In my previous blog post I did a short overview of the different cloud vendors, a bit about their focus areas and also a bit about strengths and weaknesses. The blogpost can be found here –>http://bit.ly/2CrBgZA .In this post I want to focus more on IaaS and the offerings surrounding it, first I want describe a bit about each vendor and then ill go into a bit more comparison and also include the price/performance factor here as well and end it with some focus on automation functionality and additional services.
As mentioned in my previous blogpost, IBM with its Softlayer capabilities has had extremely focus on bare-metal, with the addition on traditional IaaS and also with the extended partnership with VMware, they can also provide vCloud Foundation package (which also is a prerequisite package for VMware HCX) or just plain ESXi with vCenter deployment. On the bare-metal options we can choose between hourly or monthly pre-configured servers or customize with single to quad processing solutions that range from 4 to 72 cores. We can also order bare-metal servers with dedicated GPU offerings such as K2, K80, M60, P100). One of the cool features in terms of pure IaaS is that they offer pure Block storage as an option as well, using iSCSI or just plain file storage using NFS which also is an option. In terms of scale ability they can only offer up to 56 cores and 242 GB RAM for a single virtual machine which is a lot smaller then most offerings in Azure, Google and AWS. IBM like AWS and Azure also offers pre defined instances sizes which can be used and when setting up an instance you can also define what kind of network connectivity you want to have, by default you get 100 mbps uplink and private connectivity which is free, but if you want to up it to 1 GB you need to pay a cost. The main issue is that of all much of the concepts such as availability zones and other options for HA is not an option in IBM compared to GCP, AWS and Azure.
In terms of Automation, IBM has a feature called Cloud Schematics which is natively based upon Terraform, so it is basically wrapping REST API calls using a IBM Provider in Terraform, https://ibm-cloud.github.io/tf-ibm-docs/ we also have the ability to run provision scripts which can be run at boot as part of a deployment. One of the things I feel is missing on IBM when it comes to automation is the ability to provider more overall system management capability such as Azure automation or AWS systems manager.
Google compared to the others have the most simplified deployment of virtual machines. Also they are the only vendor that has the option to defined custom instance sizes (for a bit higher prices of course) and also the flexibility when it comes to GPU flexibility for instance we can add GPU instances to any type of instance and also when it comes to disk type and sizes.

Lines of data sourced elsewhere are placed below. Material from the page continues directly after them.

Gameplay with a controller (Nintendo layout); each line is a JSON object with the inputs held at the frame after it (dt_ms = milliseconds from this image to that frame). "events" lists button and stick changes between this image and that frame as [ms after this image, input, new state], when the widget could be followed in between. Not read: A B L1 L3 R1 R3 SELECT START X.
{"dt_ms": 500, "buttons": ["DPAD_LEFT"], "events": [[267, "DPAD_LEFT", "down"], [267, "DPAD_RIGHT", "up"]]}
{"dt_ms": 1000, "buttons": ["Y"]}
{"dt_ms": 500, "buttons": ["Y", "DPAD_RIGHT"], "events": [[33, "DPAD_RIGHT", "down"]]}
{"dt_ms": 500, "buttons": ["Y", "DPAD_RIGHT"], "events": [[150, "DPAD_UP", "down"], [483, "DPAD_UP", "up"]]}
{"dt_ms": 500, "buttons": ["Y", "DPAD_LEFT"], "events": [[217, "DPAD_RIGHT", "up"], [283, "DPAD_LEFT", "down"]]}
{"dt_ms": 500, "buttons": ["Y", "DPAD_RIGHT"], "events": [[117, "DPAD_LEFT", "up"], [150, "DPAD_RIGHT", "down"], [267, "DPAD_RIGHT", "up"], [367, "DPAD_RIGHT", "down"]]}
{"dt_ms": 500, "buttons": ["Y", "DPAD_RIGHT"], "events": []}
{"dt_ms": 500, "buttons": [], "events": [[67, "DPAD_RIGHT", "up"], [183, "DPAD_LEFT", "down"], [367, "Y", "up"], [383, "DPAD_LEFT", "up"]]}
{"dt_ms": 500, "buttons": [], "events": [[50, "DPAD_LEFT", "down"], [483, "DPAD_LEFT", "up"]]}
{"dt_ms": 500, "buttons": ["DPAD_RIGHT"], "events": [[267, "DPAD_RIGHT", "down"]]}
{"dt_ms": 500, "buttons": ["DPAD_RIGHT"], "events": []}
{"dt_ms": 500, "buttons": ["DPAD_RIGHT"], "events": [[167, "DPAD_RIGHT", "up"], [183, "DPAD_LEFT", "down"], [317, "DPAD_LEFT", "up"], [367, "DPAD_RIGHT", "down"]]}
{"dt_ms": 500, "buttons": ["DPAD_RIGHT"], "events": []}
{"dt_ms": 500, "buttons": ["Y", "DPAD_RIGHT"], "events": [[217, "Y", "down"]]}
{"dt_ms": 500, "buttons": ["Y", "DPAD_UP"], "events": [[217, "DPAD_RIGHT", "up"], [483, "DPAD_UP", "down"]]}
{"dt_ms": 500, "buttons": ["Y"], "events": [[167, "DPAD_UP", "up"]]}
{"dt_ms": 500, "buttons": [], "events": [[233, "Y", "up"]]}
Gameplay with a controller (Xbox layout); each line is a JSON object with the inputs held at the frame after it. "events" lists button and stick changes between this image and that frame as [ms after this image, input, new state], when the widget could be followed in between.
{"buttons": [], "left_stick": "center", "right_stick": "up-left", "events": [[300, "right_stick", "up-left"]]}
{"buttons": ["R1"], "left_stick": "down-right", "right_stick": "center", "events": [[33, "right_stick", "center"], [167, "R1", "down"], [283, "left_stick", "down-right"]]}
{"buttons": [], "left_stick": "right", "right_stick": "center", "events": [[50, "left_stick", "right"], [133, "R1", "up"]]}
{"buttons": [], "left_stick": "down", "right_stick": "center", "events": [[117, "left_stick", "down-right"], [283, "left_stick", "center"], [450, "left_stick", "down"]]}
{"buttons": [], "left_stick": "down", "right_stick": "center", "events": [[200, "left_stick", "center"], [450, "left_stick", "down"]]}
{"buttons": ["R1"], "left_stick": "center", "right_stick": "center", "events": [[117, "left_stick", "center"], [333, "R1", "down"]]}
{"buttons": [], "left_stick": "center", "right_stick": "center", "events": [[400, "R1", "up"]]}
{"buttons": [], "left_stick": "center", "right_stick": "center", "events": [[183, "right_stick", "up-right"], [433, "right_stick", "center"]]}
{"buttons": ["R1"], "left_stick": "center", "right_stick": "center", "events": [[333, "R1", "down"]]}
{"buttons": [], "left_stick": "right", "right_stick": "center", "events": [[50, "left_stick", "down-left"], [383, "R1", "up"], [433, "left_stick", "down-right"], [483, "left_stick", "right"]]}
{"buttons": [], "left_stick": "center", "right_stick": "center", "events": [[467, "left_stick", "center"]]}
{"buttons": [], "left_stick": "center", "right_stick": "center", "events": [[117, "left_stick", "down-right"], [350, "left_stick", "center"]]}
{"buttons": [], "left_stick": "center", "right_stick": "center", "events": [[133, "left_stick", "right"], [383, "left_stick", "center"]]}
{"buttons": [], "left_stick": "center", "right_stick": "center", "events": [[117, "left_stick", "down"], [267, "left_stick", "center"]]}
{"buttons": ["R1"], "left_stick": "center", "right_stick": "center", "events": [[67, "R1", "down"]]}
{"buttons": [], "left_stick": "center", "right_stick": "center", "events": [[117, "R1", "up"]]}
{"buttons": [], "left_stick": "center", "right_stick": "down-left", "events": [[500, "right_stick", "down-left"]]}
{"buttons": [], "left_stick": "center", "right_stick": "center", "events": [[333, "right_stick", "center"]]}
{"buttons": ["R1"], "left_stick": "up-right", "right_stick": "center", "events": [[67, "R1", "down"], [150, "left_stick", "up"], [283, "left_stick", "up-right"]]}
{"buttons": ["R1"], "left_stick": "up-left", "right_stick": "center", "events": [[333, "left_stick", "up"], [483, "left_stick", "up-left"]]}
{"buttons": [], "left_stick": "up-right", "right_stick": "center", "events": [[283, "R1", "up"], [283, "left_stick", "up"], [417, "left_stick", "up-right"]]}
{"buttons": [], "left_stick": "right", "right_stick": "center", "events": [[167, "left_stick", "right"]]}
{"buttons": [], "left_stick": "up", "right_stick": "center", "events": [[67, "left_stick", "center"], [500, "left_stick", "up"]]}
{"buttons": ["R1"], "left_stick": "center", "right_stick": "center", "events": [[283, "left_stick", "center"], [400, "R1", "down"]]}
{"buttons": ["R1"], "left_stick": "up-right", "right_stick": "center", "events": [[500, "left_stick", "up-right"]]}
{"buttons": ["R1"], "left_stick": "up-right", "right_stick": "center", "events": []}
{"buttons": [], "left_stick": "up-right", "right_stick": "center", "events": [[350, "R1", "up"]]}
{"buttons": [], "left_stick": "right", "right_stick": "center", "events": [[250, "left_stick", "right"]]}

With Automation, Google has an API framework called Google Cloud Deployment Manager, which uses a YAML based syntax, but can also be using providers from Terraform or Puppet to do the deployment as well. Google also has the option do run start-up scripts on each virtual machine which allows for scripting of software and services inside the virtual machines. Google provides up to 96 vCPU and 1433 GB of memory on their largest instances. They however do not have any form of bare metal options, compared to IBM but that is not their focus either but like AWS, Google has gone into a partnership with Nutanix on a Hybric Cloud model which is going to be interesting to see how it turns out. Another cool thing about Google is that they provide live migrations of instances as default to handle maintance updates on their infrastructure.
For deployment of redudant solutions you need to be able to deploy instances across multiple zones within a region (Which is a simliar setup as Amazon Web Services do and Azure does with Availability Zones)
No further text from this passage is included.